El capitalismo atraviesa una de las mayores crisis del último siglo. Se ha producido una grave depresión derivada de la pandemia de Covid19. Con la crisis económico-sanitaria se exacerban la pobreza, discriminación de minorías, crecientes desigualdades… En lo político, se agudizan las contradicciones internacionales y las divisiones internas con el surgimiento de fuerzas neofascistas.
Por la misma naturaleza del imperialismo, esas condiciones generan mayor agresividad, intervencionismo regional y mundial, políticas guerreristas, el ascenso de factores ultrareaccionarios y ataques abiertos contra el progreso.
La debilidad que engendra la crisis, desata violencia y guerras en la desesperación imperial por mantener la supremacía y optimizar la acumulación capitalista.

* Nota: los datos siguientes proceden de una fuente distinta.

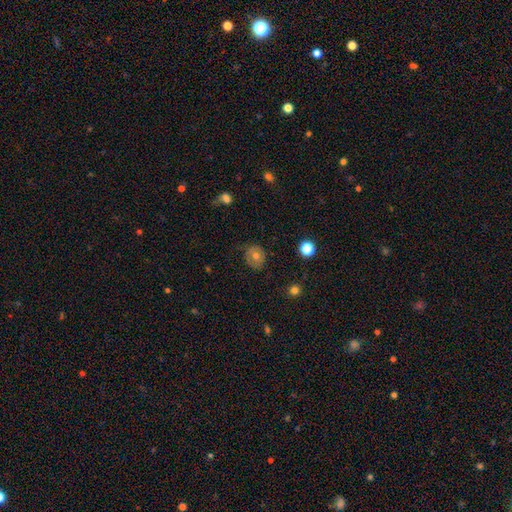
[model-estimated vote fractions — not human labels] Smooth or featured?
  - smooth: 53% *
  - featured or disk: 34%
  - star or artifact: 13%
How rounded?
  - round: 78% *
  - in between: 21%
  - cigar-shaped: 1%
Merging?
  - none: 77% *
  - minor disturbance: 17%
  - major disturbance: 5%
  - merger: 1%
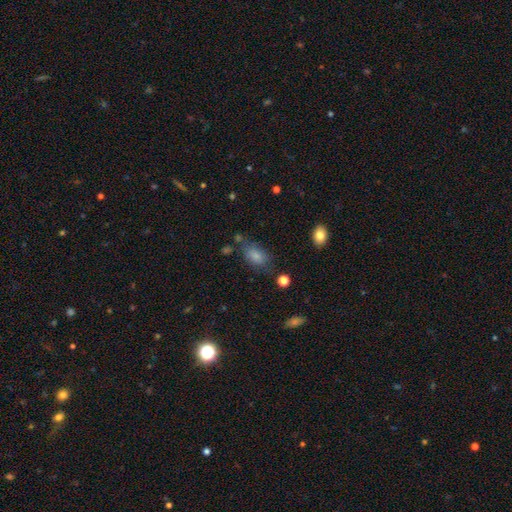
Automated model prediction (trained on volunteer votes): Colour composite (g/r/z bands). It shows a smooth galaxy with no disk features (81%) that is in between round and cigar-shaped (86%). Merging: none (60%).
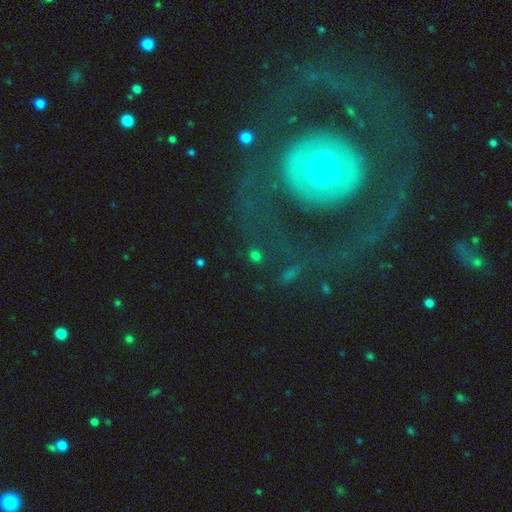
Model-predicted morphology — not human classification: Overall: smooth (60%; star or artifact 30%). How rounded: round (75%). Merging: none (73%).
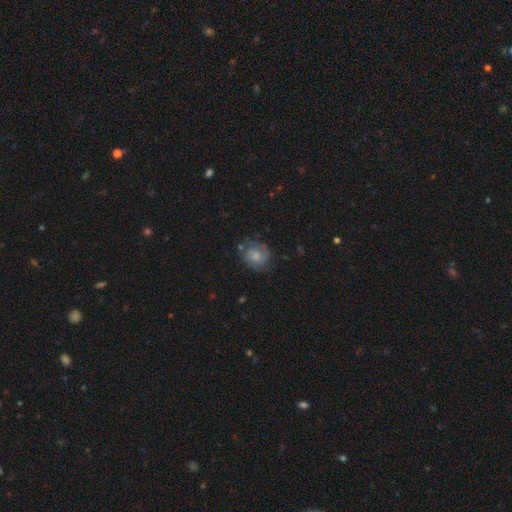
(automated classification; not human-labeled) A smooth galaxy with no disk features (57%) that is round (66%).

Vote fractions:
- Smooth or featured? smooth: 57% / featured or disk: 34% / star or artifact: 9%
- How rounded? round: 66% / in between: 33% / cigar-shaped: 1%
- Merging? none: 64% / minor disturbance: 24% / major disturbance: 9% / merger: 3%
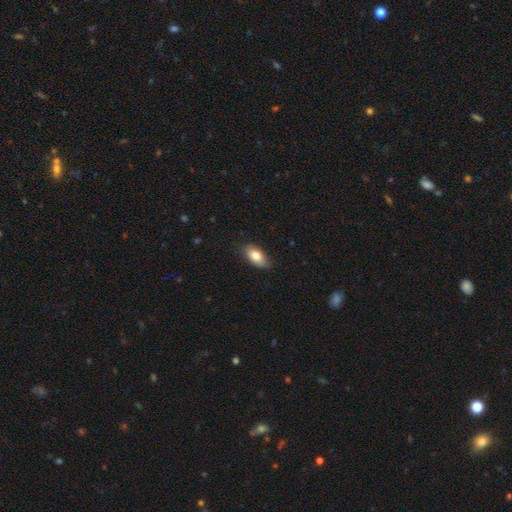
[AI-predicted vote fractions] Morphology: type=smooth (81%); roundness=in between (91%); merging=none (81%).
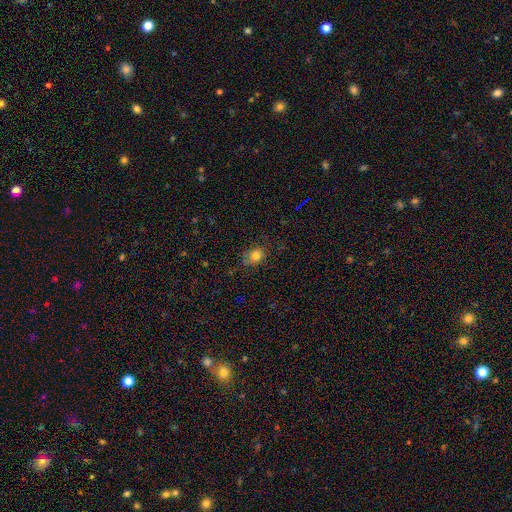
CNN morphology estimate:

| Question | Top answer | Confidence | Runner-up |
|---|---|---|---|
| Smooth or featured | smooth | 80% | star or artifact (13%) |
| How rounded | round | 58% | in between (41%) |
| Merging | none | 73% | minor disturbance (19%) |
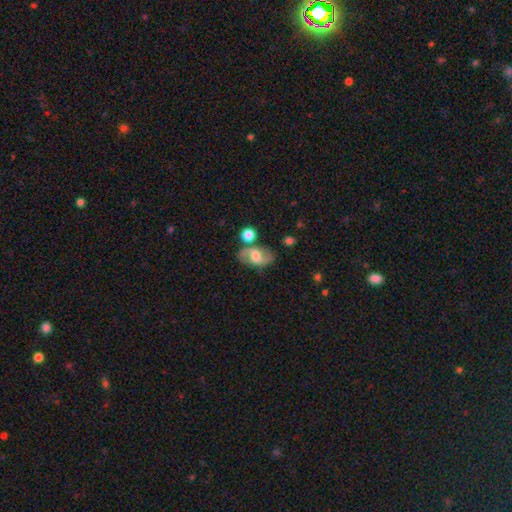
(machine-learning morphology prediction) smooth-or-featured: featured or disk: 61% | smooth: 31% | star or artifact: 8%
  disk-edge-on: no: 94% | yes: 6%
    bar: weak: 45% | no: 39% | strong: 16%
    has-spiral-arms: yes: 81% | no: 19%
    bulge-size: moderate: 51% | large: 26% | small: 16% | none: 5% | dominant: 3%
  merging: none: 68% | minor disturbance: 17% | merger: 9% | major disturbance: 6%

En el S. XX, esa es la explicación de las dos Guerras Mundiales, el ascenso del fascismo, la guerra económica que profundizó la Gran Depresión; las más graves tensiones de la Guerra Fría.
Después de la desintegración de la URSS, los EE. UU. imponen un orden mundial de dominación; que les permite desplegar sus intereses sin ninguna resistencia o respuesta.
Sin embargo, en las últimas dos décadas se ha producido un cambio progresivo y muy notable en la correlación de fuerzas en el mundo que apunta a la desintegración de la unipolaridad.
Por una parte, la crisis estructural del sistema debilita al imperialismo yanqui; por la otra, se consolida el gigante euroasiático.
Rusia se levanta de las cenizas después de la descomposición sufrida con Yeltsin y de la mano de Putin se reconstruye como una gran fortaleza política y militar, con liderazgo global en la defensa de la convivencia pacífica y el progreso.
China, por su parte, exhibe un asombroso desarrollo económico, que la convierte en el motor productivo del planeta y que en pocos años será el primer poder económico del mundo.
Entre estas dos naciones se ha establecido una estrecha alianza integral, basada en intereses comunes, sin fisuras y con una visión compartida de un mundo multipolar, que estimule la cooperación y el desarrollo de las naciones.
Obviamente, el imperialismo yanqui no puede aceptar apaciblemente el derrumbe de su hegemonía y desata un curso de confrontación caótico y aventurero.
El más reciente capítulo de esta peligrosa decadencia lo encabezó Biden, al llamar asesino a Putin, junto a otras amenazas, acusar a China de violación de los DDHH y, a ambos, de injerencia en la política yanqui. A todas estas, la Unión Europea se pone vergonzosamente a la cola de la política gringa.
Insólitamente, a Biden no le basta con que su Estado terrorista haya cometido las peores tropelías contra la humanidad, sino que ahora pretende dar lecciones de moral al mundo.
Esta bravuconada arrogante del anciano presidente y sus lacayos procura invertir la realidad de la manera más grotesca, además de tratar, inútilmente, de amedrentar a potencias consolidadas.
Lanzan amenazas temerarias y convierten a las sanciones económicas en el principal instrumento de su política exterior. Intervienen en los asuntos internos de las potencias euroasiáticas sobre la base de la mentira y la manipulación para generar presión internacional y divisiones a lo interno de esas naciones (casos Navalny, Crimea y Hong Kong).
No obstante, estos ataques van a estrechar aún más la alianza estratégica Rusia-China, conjugando la impresionante fortaleza económica de esta última con el rol geopolítico y el poderío militar ruso al servicio de un mundo multipolar.